Centrelink’s Age Of Independence Rules Are Pushing Students Into Poverty
One in seven students regularly skip meals or other essentials because of financial insecurity.
New research has found that Centrelink’s ‘age of independence’ criteria is aggravating student poverty for young people in Australia.
The ‘Locked out of Youth Allowance: Student poverty and Centrelink in Australia’ report from the National Union of Students (NUS) and the Foundation of Young Australians (FYA) was released on Wednesday, and examined the multiple challenges students face while pursuing tertiary education.
It found that over 450,000 students are being excluded from Youth Allowance payments because they’re under 22, and therefore, seen as a dependent in their family household. Centrelink’s age of independence remains 22, despite calls to drop the eligibility age down to 18 last year.
For the younger students for whom an exemption is made — based on an assessment of their guardians’ income — they are mostly paid less than $26 a day.
“Not only are students juggling work and study, but the increasingly high costs of living, and a number of systemic failures continue to impact the health and wellbeing of students across the country,” said NUS President, Georgie Beatty in a statement on the “harrowing” research.
Nearly 90 percent of respondents said not being able to access Youth Allowance due to their age negatively impacted their financial situation, with 60 percent reporting impacts on their grades and education experience, and 65 percent seeing ramifications to their mental health.
Additionally, eight percent said the age of independence eligibility restrictions negatively impacted their experience of domestic or family violence.
“How are students meant to be focusing on their education when they are fighting to survive? This is a solvable problem. The government has accepted that one in seven students regularly skip meals or other essentials because of financial insecurity,” said NUS Welfare Officer Billy Zimmerman.
“[They] should be able to put food on their table, rent a stable home, and enjoy studying with their friends, with a safety net of knowing Youth Allowance is there if they find themselves out of work.”
Students told the NUS they were having to reconsider whether study was actually feasible due to lack of welfare access, and noted the turmoil of having to reach out to their families for paperwork when not always safe to do so.
One respondent, Tara, said that she was denied an exception because her parents earn over the threshold, despite not being dependent on their income. “My parents are smokers and drinkers so a lot of their money goes there, not to me.
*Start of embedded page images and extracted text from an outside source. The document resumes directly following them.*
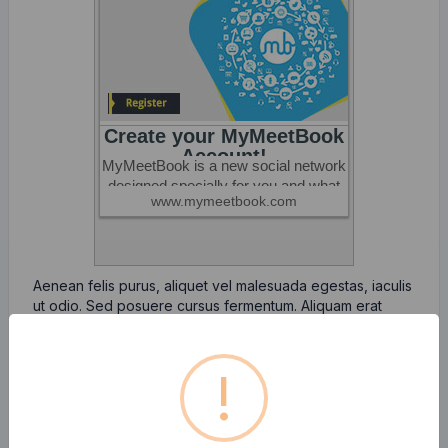
Aenean felis purus, aliquet vel malesuada egestas, iaculis
ut odio. Sed posuere cursus fermentum. Aliquam erat
volutpat. Aenean efficitur nunc ac lectus pretium, ut
semper odio mattis. Aliquam sit amet sapien libero. Sed
facilisis bibendum enim.
!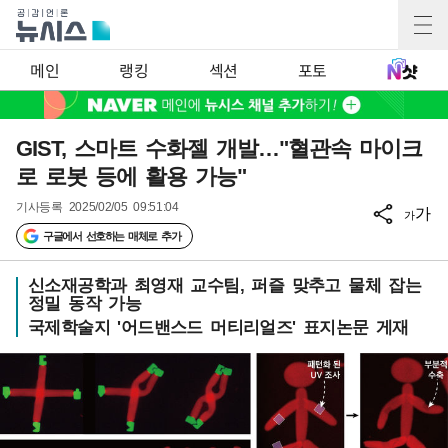
메인
랭킹
섹션
포토
GIST, 스마트 수화젤 개발…"혈관속 마이크
로 로봇 등에 활용 가능"
기사등록
2025/02/05 09:51:04
가
가
구글에서 선호하는 매체로 추가
신소재공학과 최영재 교수팀, 퍼즐 맞추고 물체 잡는
정밀 동작 가능
국제학술지 '어드밴스드 머티리얼즈' 표지논문 게재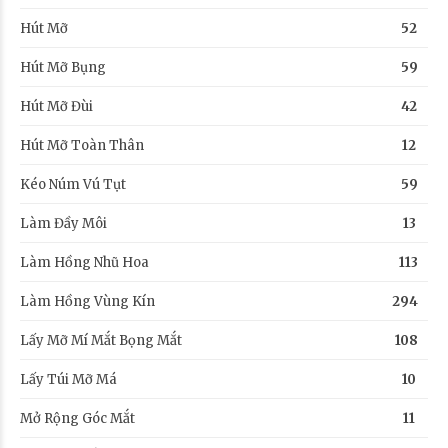
Hút Mỡ
52
Hút Mỡ Bụng
59
Hút Mỡ Đùi
42
Hút Mỡ Toàn Thân
12
Kéo Núm Vú Tụt
59
Làm Đầy Môi
13
Làm Hồng Nhũ Hoa
113
Làm Hồng Vùng Kín
294
Lấy Mỡ Mí Mắt Bọng Mắt
108
Lấy Túi Mỡ Má
10
Mở Rộng Góc Mắt
11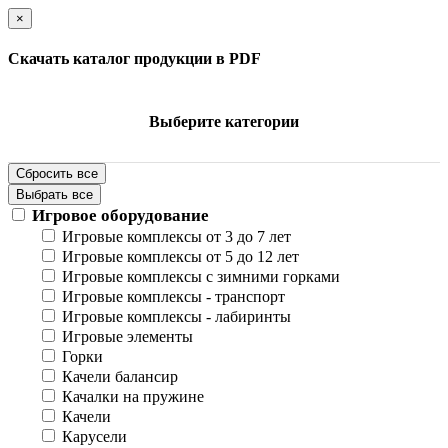
×
Скачать каталог продукции в PDF
Выберите категории
Сбросить все
Выбрать все
Игровое оборудование
Игровые комплексы от 3 до 7 лет
Игровые комплексы от 5 до 12 лет
Игровые комплексы с зимними горками
Игровые комплексы - транспорт
Игровые комплексы - лабиринты
Игровые элементы
Горки
Качели балансир
Качалки на пружине
Качели
Карусели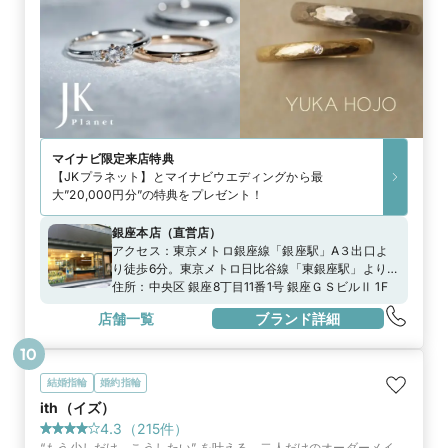
マイナビ限定
来店特典
【JKプラネット】とマイナビウエディングから最
大”20,000円分”の特典をプレゼント！
銀座本店
（
直営店
）
アクセス：
東京メトロ銀座線「銀座駅」A３出口よ
り徒歩6分。東京メトロ日比谷線「東銀座駅」より徒
歩6分。JR山手線「新橋駅」より徒歩7分。
住所：
中央区 銀座8丁目11番1号 銀座ＧＳビルⅡ 1F
店舗一覧
ブランド詳細
10
結婚指輪
婚約指輪
ith（イズ）
4.3
（
215
件）
“もう少しだけ、こうしたい” を叶える、二人だけのオーダーメイ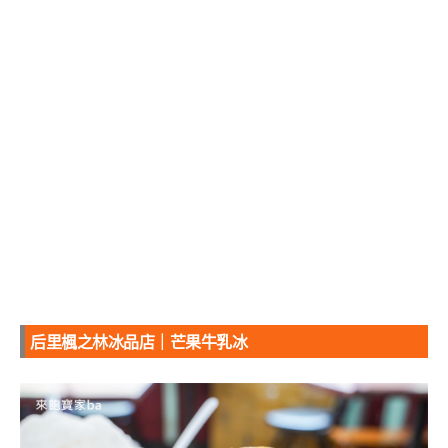
后里楓之林冰品店｜芒果牛乳冰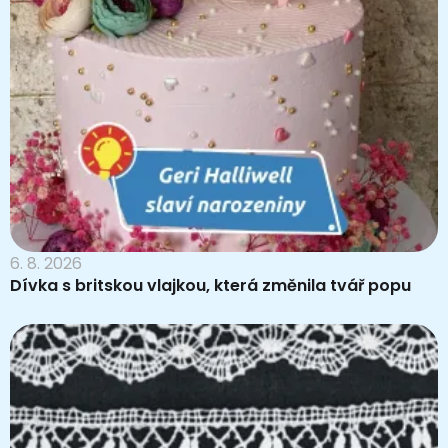
6. 8. 2026
Dívka s britskou vlajkou, která změnila tvář popu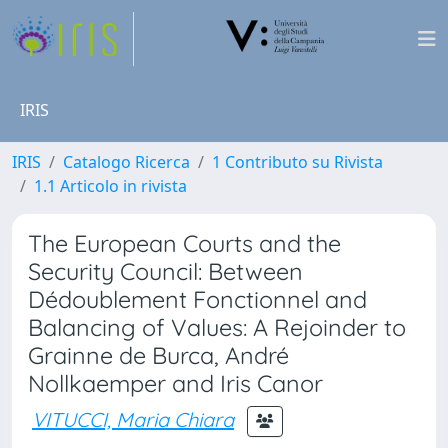
IRIS
IRIS
Catalogo Ricerca
1 Contributo su Rivista
1.1 Articolo in rivista
The European Courts and the
Security Council: Between
Dédoublement Fonctionnel and
Balancing of Values: A Rejoinder to
Grainne de Burca, André
Nollkaemper and Iris Canor
VITUCCI, Maria Chiara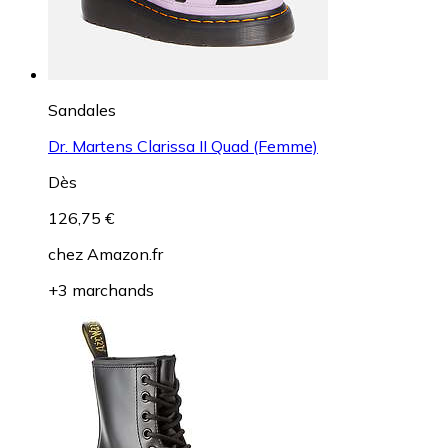
Sandales
Dr. Martens Clarissa II Quad (Femme)
Dès
126,75 €
chez
Amazon.fr
+3 marchands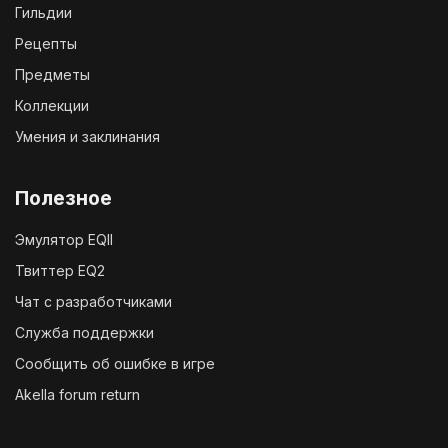
Гильдии
Рецепты
Предметы
Коллекции
Умения и заклинания
Полезное
Эмулятор EQII
Твиттер EQ2
Чат с разработчиками
Служба поддержки
Сообщить об ошибке в игре
Akella forum return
I understand that Centrelink’s logic is that I receive support from my parents, but I don’t,” the 21-year-old student said.
“Students from all ages and backgrounds should have an equal opportunity to access higher education, no matter their postcode or the amount of money in their bank account…”
The report recommends the Albanese Government lift social security payments to above the poverty line, adjust Youth Allowance to reflect the cost of living, and update rent assistance payments to reflect market rents, as well as lowering the age of eligibility from 22 to 18.
“The biggest barrier to studying at TAFE or university is that Centrelink still discriminates against students based on their age and forces students to live in poverty to get an education,” said Beatty.
“In Australia, students from all ages and backgrounds should have an equal opportunity to access higher education, no matter their postcode or the amount of money in their bank account.”